To do —
1. Reproduce the passage in the section on logical equivalence starting at "By the truth" and ending at "preserving truth value.".
2. Pick up the section on logical equivalence after its last sentence and keep writing it.

1.3 Logical Equivalence

Logical equivalence compares formulas by their truth values under all valuations, rather than by their written form, and it gives a precise way to say that two formulas express the same logical content.

Definition 1.17 (Logical Equivalence)

Let $A$ and $B$ be formulas. We say that $A$ and $B$ are logically equivalent if:

v(A)=v(B)

for every valuation $v$ .

In this case we write:

A \equiv B

This means that no valuation can distinguish $A$ from $B$ , because whenever one is true the other is true, and whenever one is false the other is false.

Example 1.18

The formulas:

A \to B

and:

¬A \lor B

are logically equivalent.

Their truth table is:

$A$	$B$	$A \to B$	$¬A \lor B$
$\mathrm{T}$	$\mathrm{T}$	$\mathrm{T}$	$\mathrm{T}$
$\mathrm{T}$	$\mathrm{F}$	$\mathrm{F}$	$\mathrm{F}$
$\mathrm{F}$	$\mathrm{T}$	$\mathrm{T}$	$\mathrm{T}$
$\mathrm{F}$	$\mathrm{F}$	$\mathrm{T}$	$\mathrm{T}$

The last two columns agree in every row, and therefore:

A \to B \equiv ¬A \lor B

This equivalence is one of the most useful transformations in propositional logic, because it allows implication to be eliminated in favor of negation and disjunction.

Lemma 1.19 (Equivalence by Biconditional)

For formulas $A$ and $B$ , the following are equivalent.

The formulas $A$ and $B$ are logically equivalent.

The formula:

A \leftrightarrow B

is valid.

Proof

By definition, $A \equiv B$ means that for every valuation $v$ :

v(A)=v(B)

By the truth rule for the biconditional:

v(A \leftrightarrow B)=\mathrm{T}

if and only if:

v(A)=v(B)

Therefore $A$ and $B$ agree under every valuation if and only if $A \leftrightarrow B$ is true under every valuation, which is exactly to say that $A \leftrightarrow B$ is valid.

Basic Laws

The following equivalences hold for all formulas $A$ , $B$ , and $C$ , and they are used as algebraic rules for transforming formulas while preserving truth value.

Record extracts —
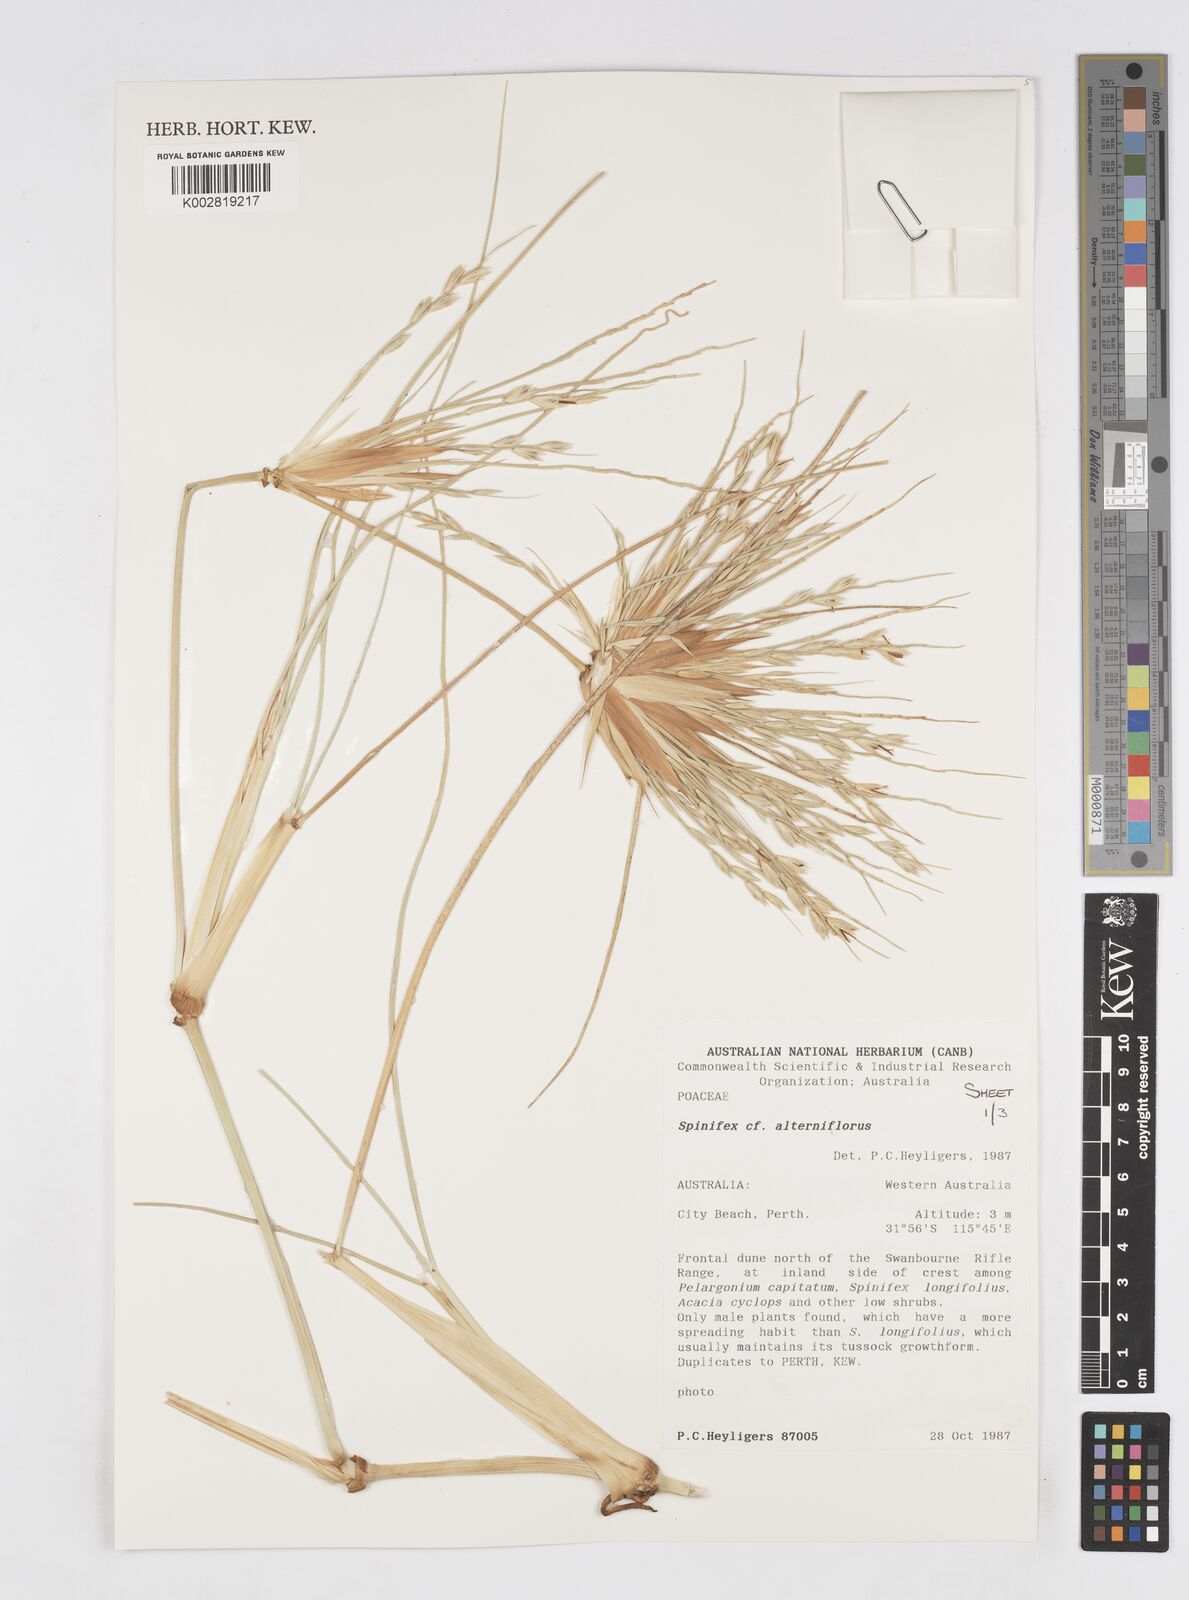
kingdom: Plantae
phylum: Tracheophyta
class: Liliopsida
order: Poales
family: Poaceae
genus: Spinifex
---
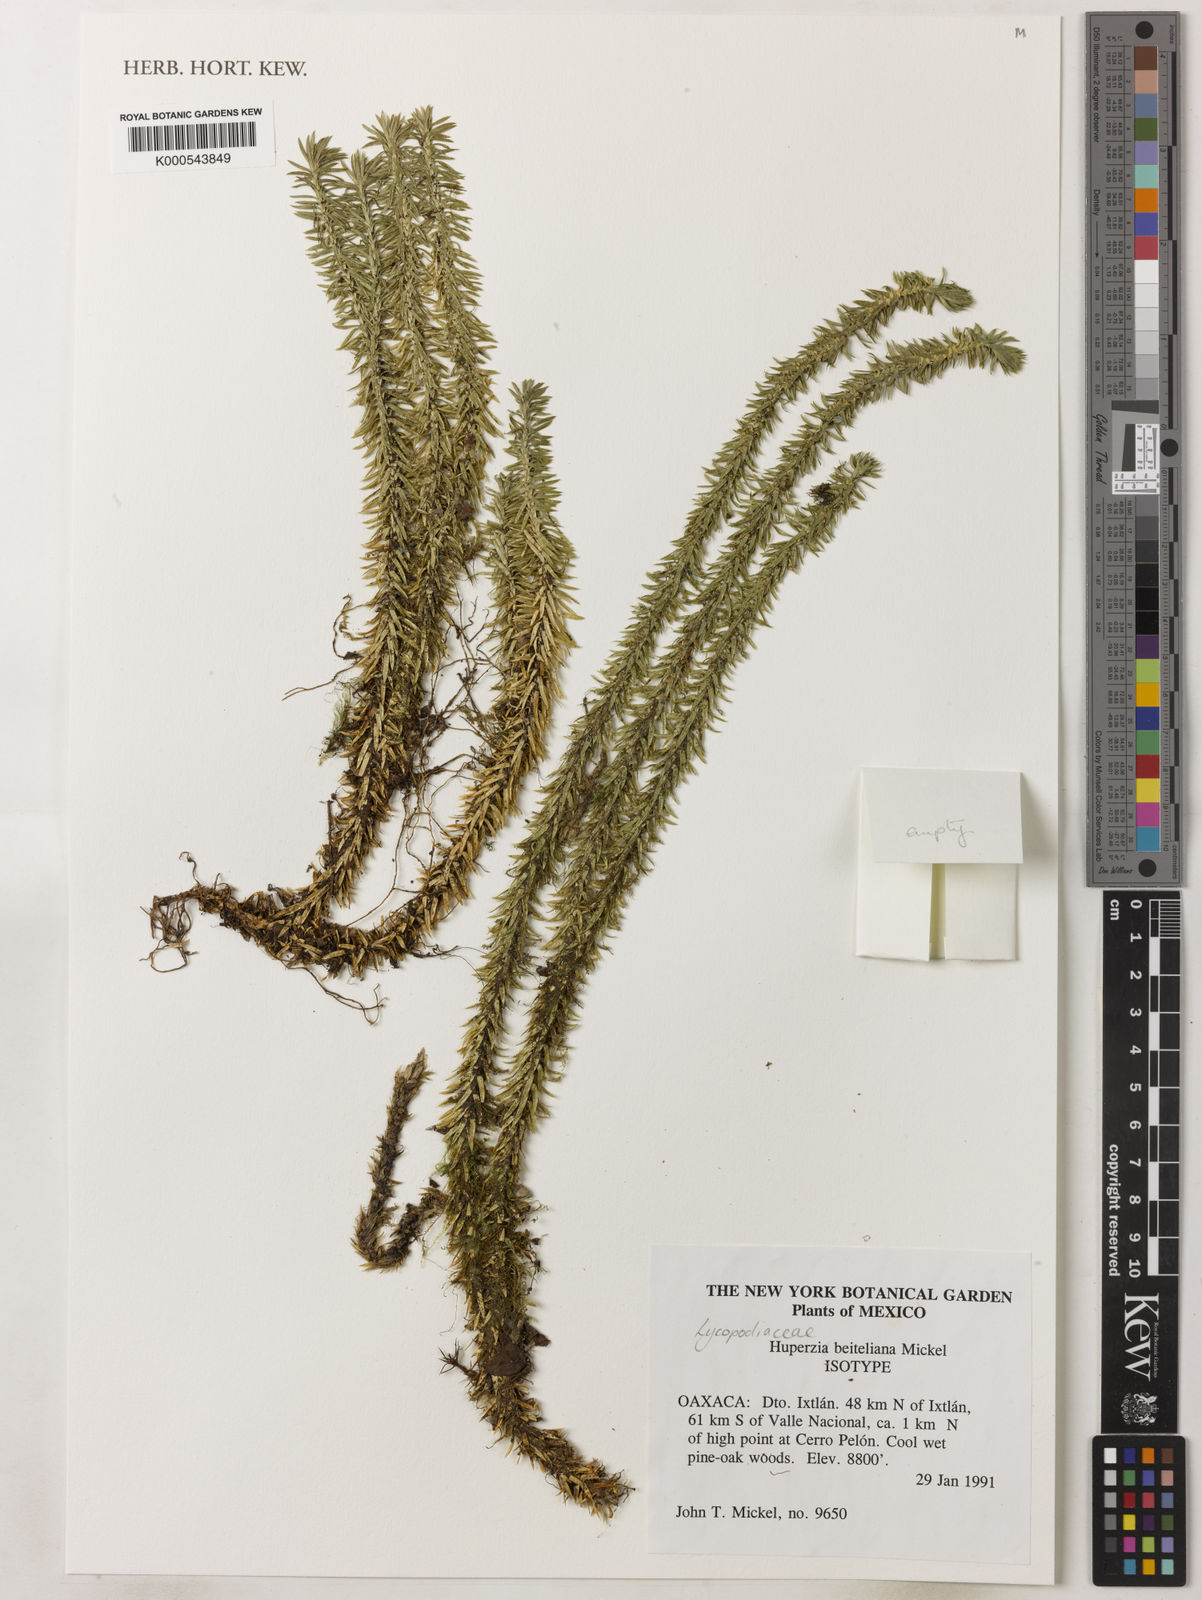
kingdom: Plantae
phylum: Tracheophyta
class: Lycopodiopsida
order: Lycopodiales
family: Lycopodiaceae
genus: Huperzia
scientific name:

Results of the tasks —
1.
By the truth rule for the biconditional:

v(A \leftrightarrow B)=\mathrm{T}

if and only if:

v(A)=v(B)

Therefore $A$ and $B$ agree under every valuation if and only if $A \leftrightarrow B$ is true under every valuation, which is exactly to say that $A \leftrightarrow B$ is valid.

Basic Laws

The following equivalences hold for all formulas $A$ , $B$ , and $C$ , and they are used as algebraic rules for transforming formulas while preserving truth value.

2.
Double negation:

¬¬A \equiv A

Idempotence:

A \land A \equiv A

A \lor A \equiv A

Commutativity:

A \land B \equiv B \land A

A \lor B \equiv B \lor A

Associativity:

(A \land B) \land C \equiv A \land (B \land C)

(A \lor B) \lor C \equiv A \lor (B \lor C)

Distributivity:

A \land (B \lor C) \equiv (A \land B) \lor (A \land C)

A \lor (B \land C) \equiv (A \lor B) \land (A \lor C)

De Morgan laws:

¬(A \land B) \equiv ¬A \lor ¬B

¬(A \lor B) \equiv ¬A \land ¬B

Absorption:

A \land (A \lor B) \equiv A

A \lor (A \land B) \equiv A

Implication:

A \to B \equiv ¬A \lor B

Biconditional:

A \leftrightarrow B \equiv (A \to B) \land (B \to A)

Another useful form of the biconditional is:

A \leftrightarrow B \equiv (A \land B) \lor (¬A \land ¬B)

Truth Constants

It is often convenient to use symbols for formulas that are always true or always false.

We write:

\top

for a formula that is always true, and:

\bot

for a formula that is always false.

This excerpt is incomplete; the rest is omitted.